Copenhagen Street Food — Just next door to the modern art museum is a massive Street food market housed inside with an extensive outdoor area. It was a sunny day and heaving with people but the vibe was good. Everyone was just out socialising and enjoying the food and drink. There’s literally every type of cuisine topped with a few bars across the market. We tried a little of a few types of food but my favourite has to be a place called Latienda, serving vegan latino food — plaintain chips with a choice of three burgers that were packed with flavour!
General tips and experiences
G0Boat — If you want to see the city by water, you have the option to rent a little solar powered motor boat to drive yourself around a route on the main canal. There’s a table in the centre so lots of groups were taking their own food and drinks on to have dinner and socialise. It works out to approximately £50 for an hour which is plenty of time to make it round.

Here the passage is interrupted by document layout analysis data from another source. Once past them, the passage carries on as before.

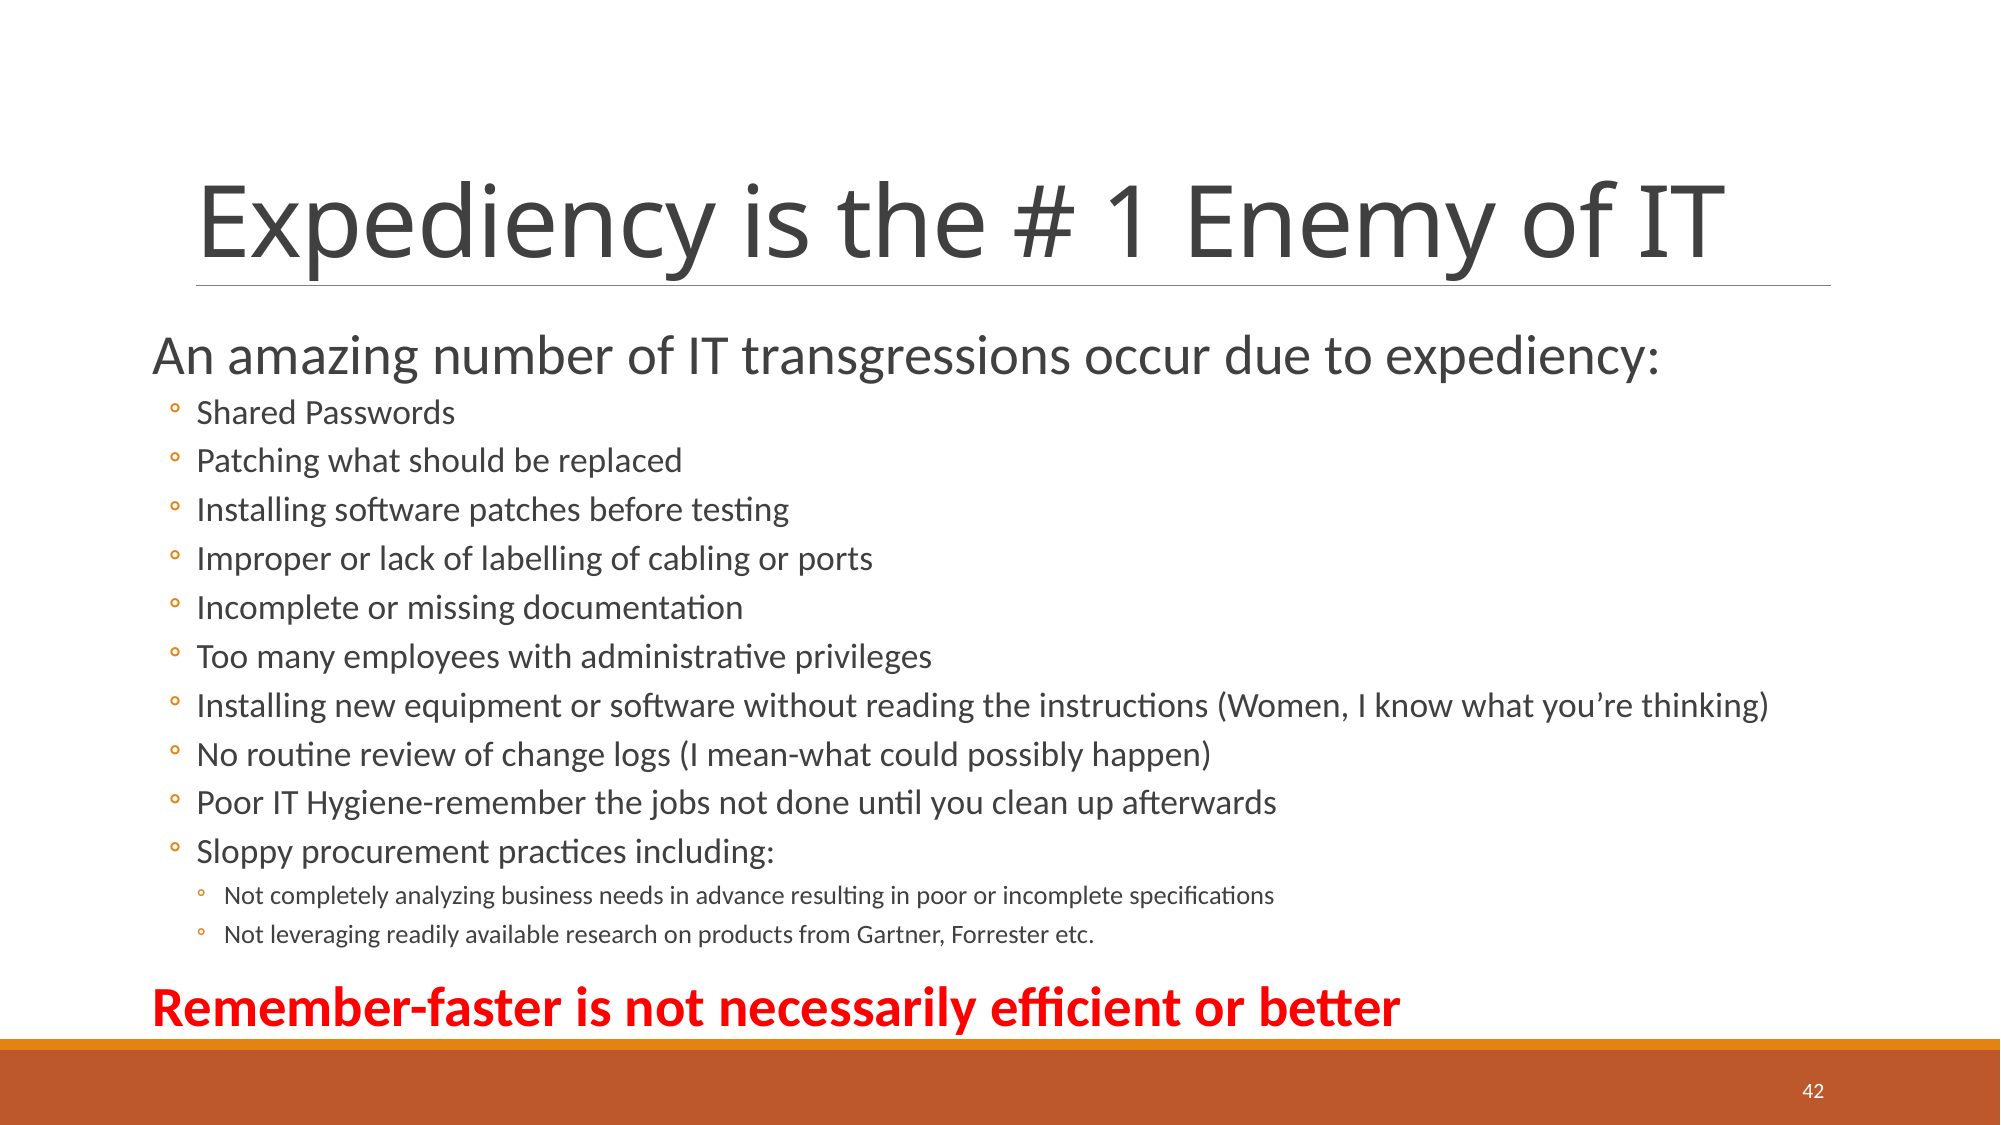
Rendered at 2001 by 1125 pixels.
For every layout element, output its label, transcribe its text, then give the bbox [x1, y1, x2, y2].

list An amazing number of IT transgressions occur due to expediency: Shared Passwords Patching what should be replaced Installing software patches before testing Improper or lack of labelling of cabling or ports Incomplete or missing documentation Too many employees with administrative privileges Installing new equipment or software without reading the instructions (Women, I know what you’re thinking) No routine review of change logs (I mean-what could possibly happen) Poor IT Hygiene-remember the jobs not done until you clean up afterwards Sloppy procurement practices including: Not completely analyzing business needs in advance resulting in poor or incomplete specifications Not leveraging readily available research on products from Gartner, Forrester etc. Remember-faster is not necessarily efficient or better [138, 317, 1897, 1047]
title Expediency is the # 1 Enemy of IT [180, 47, 1830, 285]
slide_number 42 [1624, 1059, 1840, 1120]
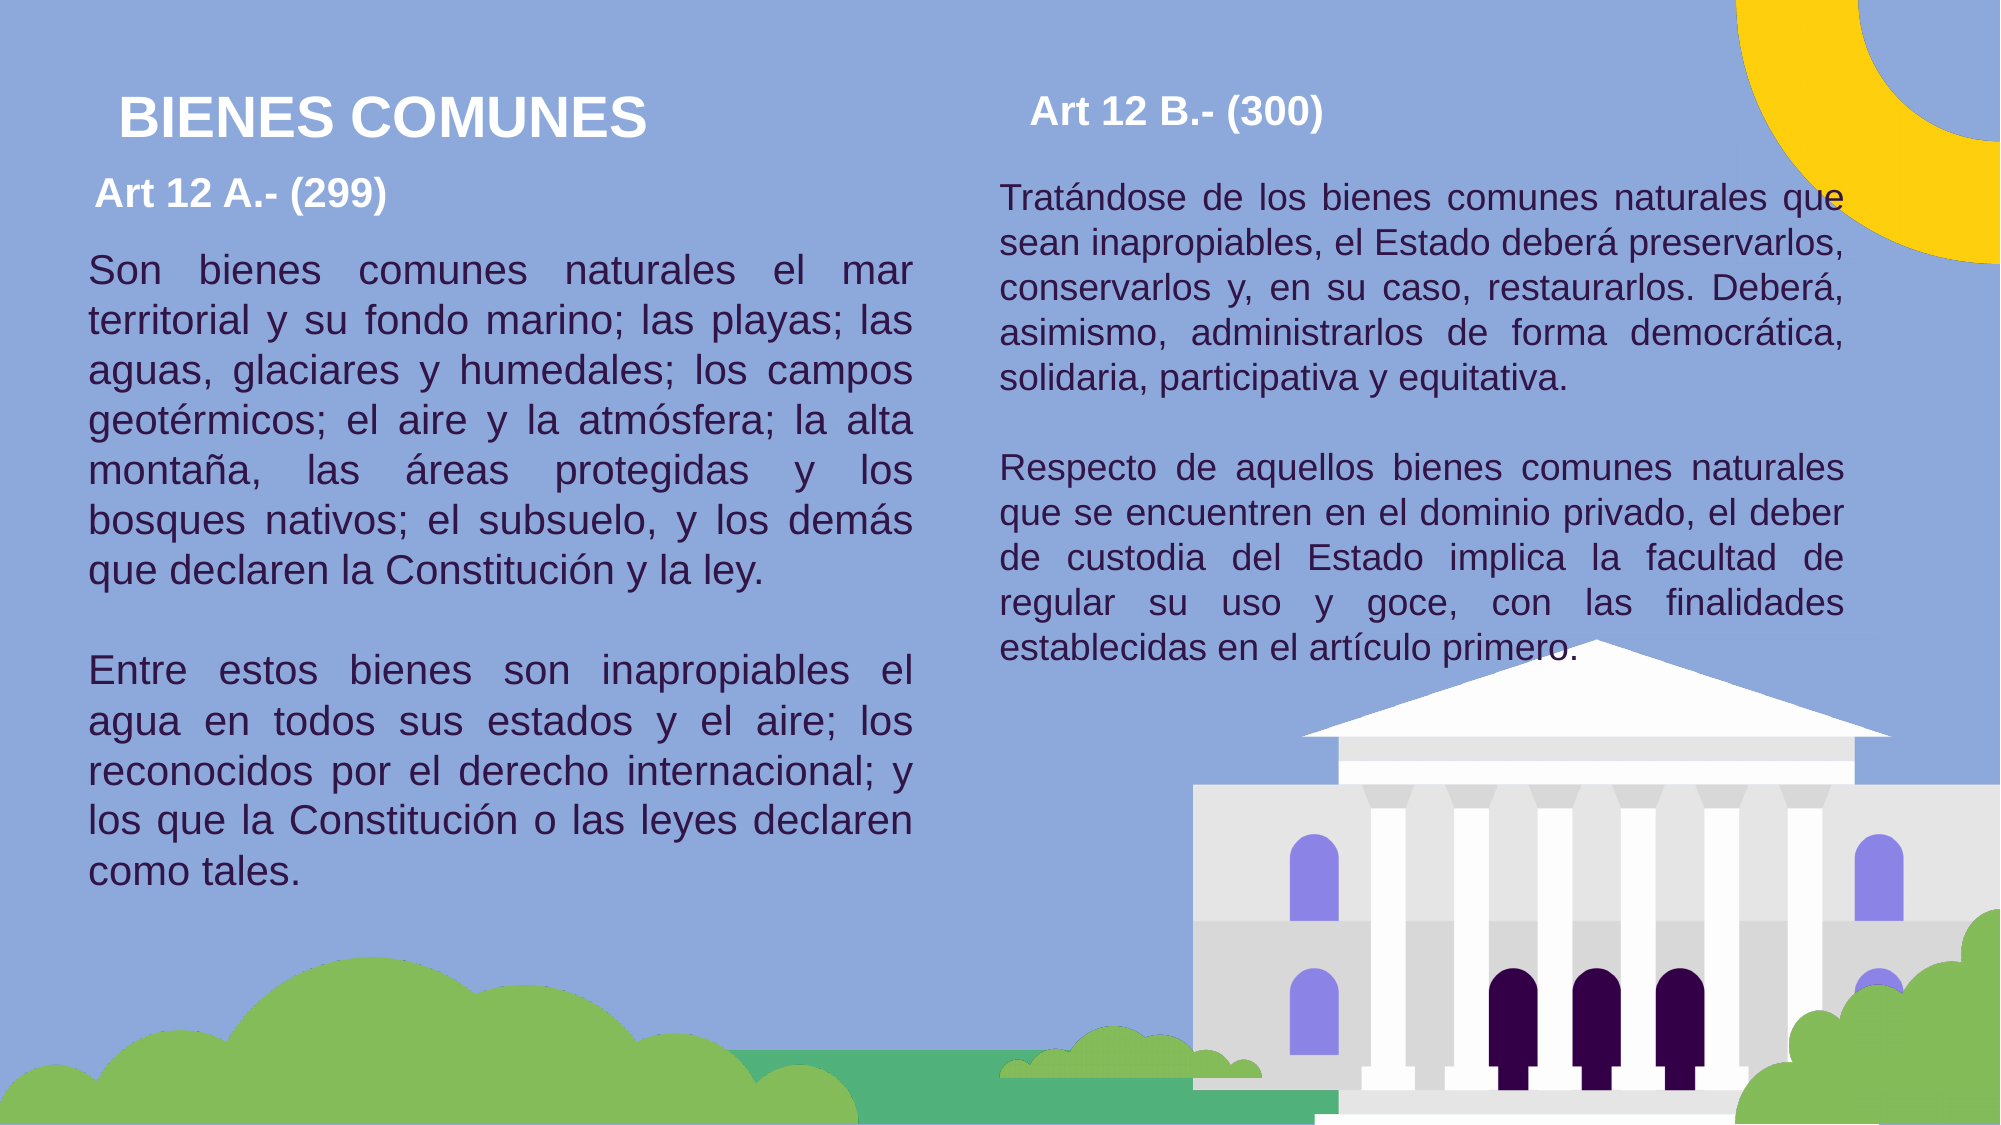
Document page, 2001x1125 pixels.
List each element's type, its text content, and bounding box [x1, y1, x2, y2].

Illhums Borghus — This is basically the Liberty of Copenhagen and feels quite traditional but contemporary at the same time. This is also where I found a HAY Design pop up to obsess over and lots of amazing design to be see.
People — We ended up being in Copenhagen on a Danish Bank Holiday (Can’t remember the exact name!) and we got to see the Danes in their true colours. They’re lively, like to have fun and a bit friendlier than the Swedes (Sorry Stockholm). Again we saw diversity with lots of different cultures living and working in the city.
Global events — Copenhagen is the host city for the Copenhagen Fashion Summit that addresses issues about Sustainability in the Fashion industry. It’s got bigger and bigger as interest grows.
Copenhagen has lots to offer and this is just a snippet of our time there!